§ DIRECTIVE
In the data below, find every line with the string "HDFS" and pull it out.

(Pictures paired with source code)

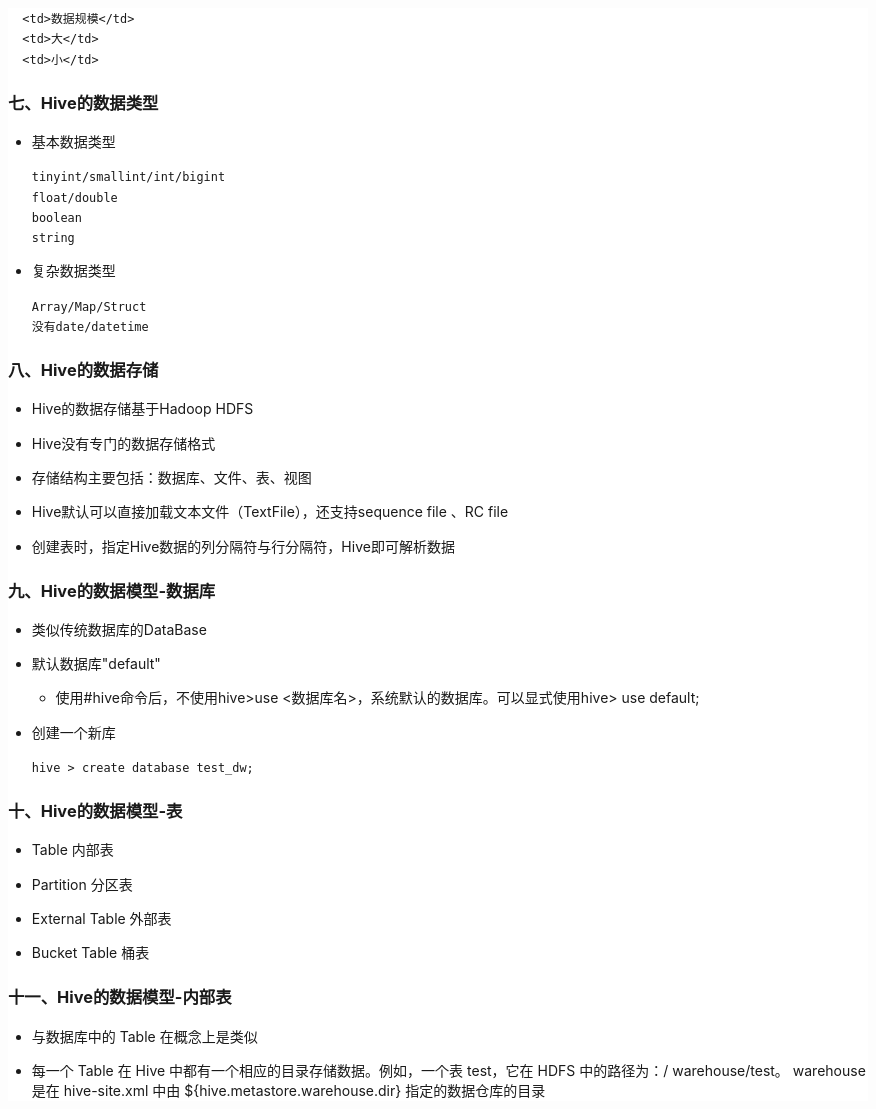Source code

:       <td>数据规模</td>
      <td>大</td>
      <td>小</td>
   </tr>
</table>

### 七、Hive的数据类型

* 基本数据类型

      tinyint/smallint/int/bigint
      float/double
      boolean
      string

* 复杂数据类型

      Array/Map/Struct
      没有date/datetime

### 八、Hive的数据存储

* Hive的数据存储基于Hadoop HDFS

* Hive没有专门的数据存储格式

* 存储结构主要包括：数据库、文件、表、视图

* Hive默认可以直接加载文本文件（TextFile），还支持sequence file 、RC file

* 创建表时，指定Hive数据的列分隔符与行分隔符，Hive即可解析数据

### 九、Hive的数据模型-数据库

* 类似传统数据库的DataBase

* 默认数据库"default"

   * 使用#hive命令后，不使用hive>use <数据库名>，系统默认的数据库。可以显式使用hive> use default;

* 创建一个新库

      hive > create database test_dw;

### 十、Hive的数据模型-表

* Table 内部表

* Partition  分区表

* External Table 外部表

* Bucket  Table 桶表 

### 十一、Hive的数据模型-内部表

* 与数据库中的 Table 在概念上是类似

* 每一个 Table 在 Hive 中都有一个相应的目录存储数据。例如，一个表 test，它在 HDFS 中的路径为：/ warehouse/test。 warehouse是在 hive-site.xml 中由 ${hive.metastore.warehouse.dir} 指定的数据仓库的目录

* * *

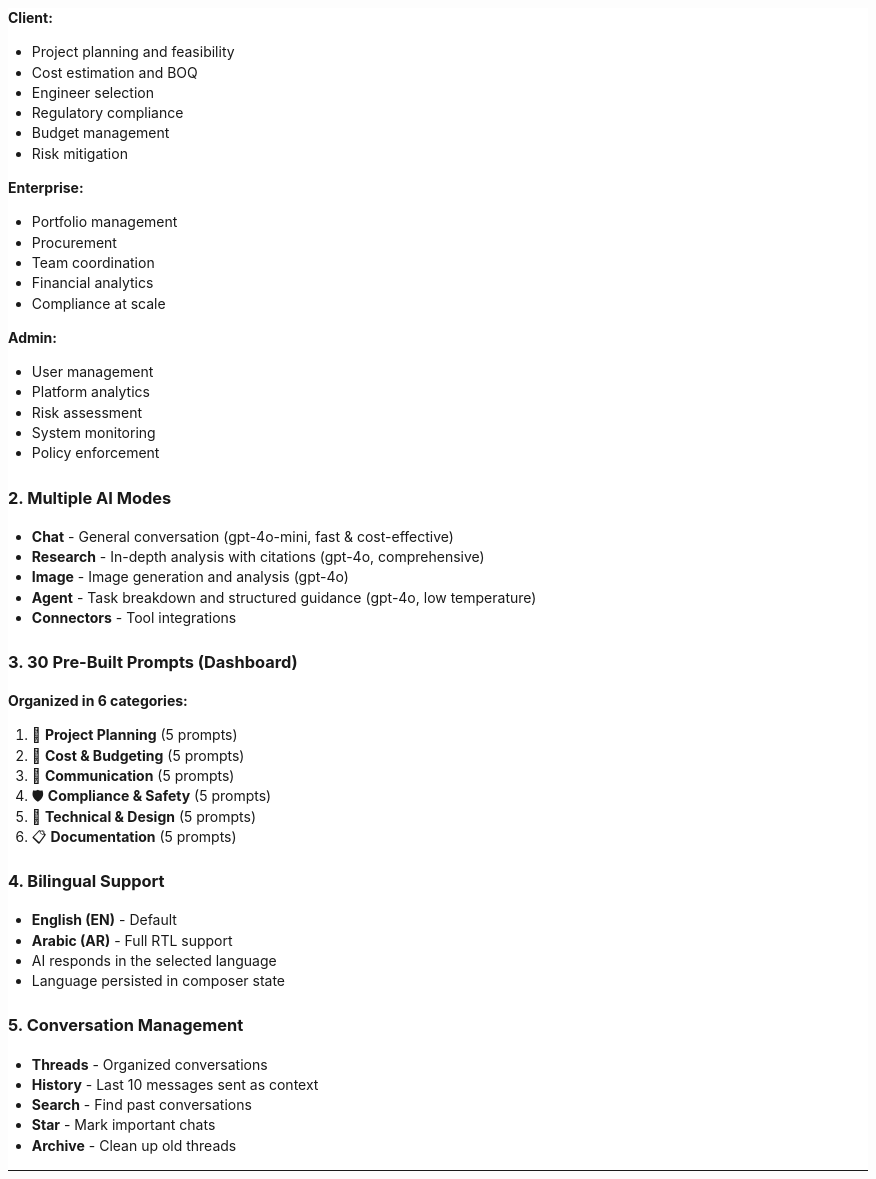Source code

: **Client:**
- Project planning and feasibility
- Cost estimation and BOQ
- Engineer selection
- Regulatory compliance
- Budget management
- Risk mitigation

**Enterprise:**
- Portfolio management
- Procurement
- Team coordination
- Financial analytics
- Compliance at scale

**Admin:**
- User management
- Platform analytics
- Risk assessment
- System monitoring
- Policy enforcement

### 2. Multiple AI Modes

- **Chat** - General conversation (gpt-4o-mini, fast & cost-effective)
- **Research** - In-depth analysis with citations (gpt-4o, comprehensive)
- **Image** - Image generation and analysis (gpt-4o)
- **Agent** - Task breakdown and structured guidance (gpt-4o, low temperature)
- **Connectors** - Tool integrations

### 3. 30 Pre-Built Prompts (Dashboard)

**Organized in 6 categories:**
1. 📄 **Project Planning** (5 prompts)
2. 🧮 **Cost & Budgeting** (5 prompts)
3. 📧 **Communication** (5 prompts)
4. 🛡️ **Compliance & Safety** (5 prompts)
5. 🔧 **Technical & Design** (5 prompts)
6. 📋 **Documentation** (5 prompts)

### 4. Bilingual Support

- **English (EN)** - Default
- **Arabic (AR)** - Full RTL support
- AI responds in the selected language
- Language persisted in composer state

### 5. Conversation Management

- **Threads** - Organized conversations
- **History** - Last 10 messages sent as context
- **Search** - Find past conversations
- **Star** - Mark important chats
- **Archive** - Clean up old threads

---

...

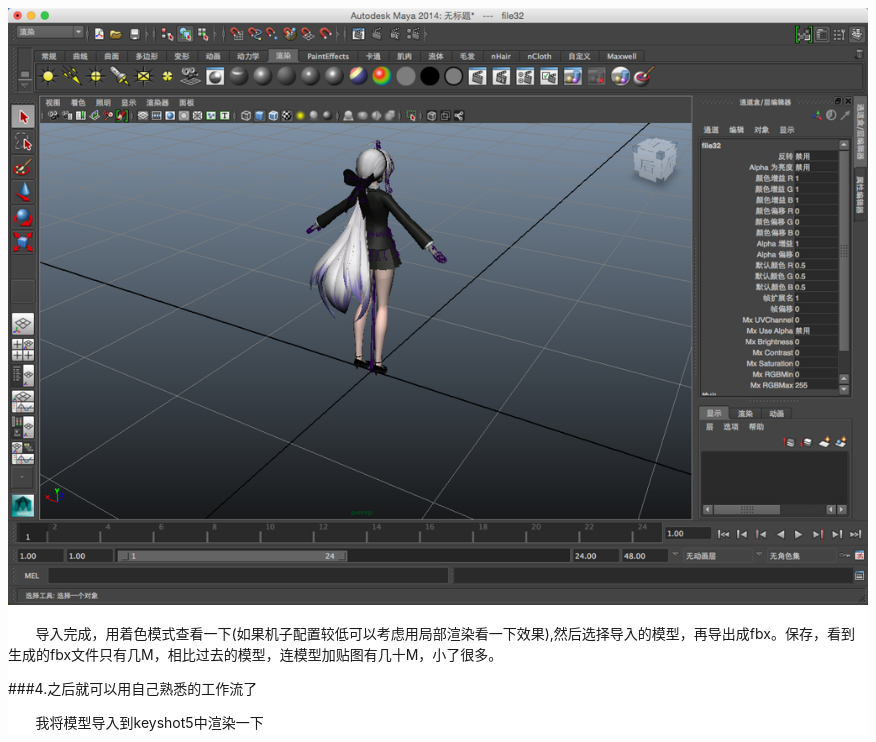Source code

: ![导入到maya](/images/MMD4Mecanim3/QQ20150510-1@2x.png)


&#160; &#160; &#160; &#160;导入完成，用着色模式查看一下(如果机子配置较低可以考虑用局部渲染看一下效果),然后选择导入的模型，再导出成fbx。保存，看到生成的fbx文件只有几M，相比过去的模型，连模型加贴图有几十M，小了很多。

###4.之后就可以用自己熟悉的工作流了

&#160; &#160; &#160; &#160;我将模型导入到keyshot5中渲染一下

§ RESPONSE
* Hive的数据存储基于Hadoop HDFS
* 每一个 Table 在 Hive 中都有一个相应的目录存储数据。例如，一个表 test，它在 HDFS 中的路径为：/ warehouse/test。 warehouse是在 hive-site.xml 中由 ${hive.metastore.warehouse.dir} 指定的数据仓库的目录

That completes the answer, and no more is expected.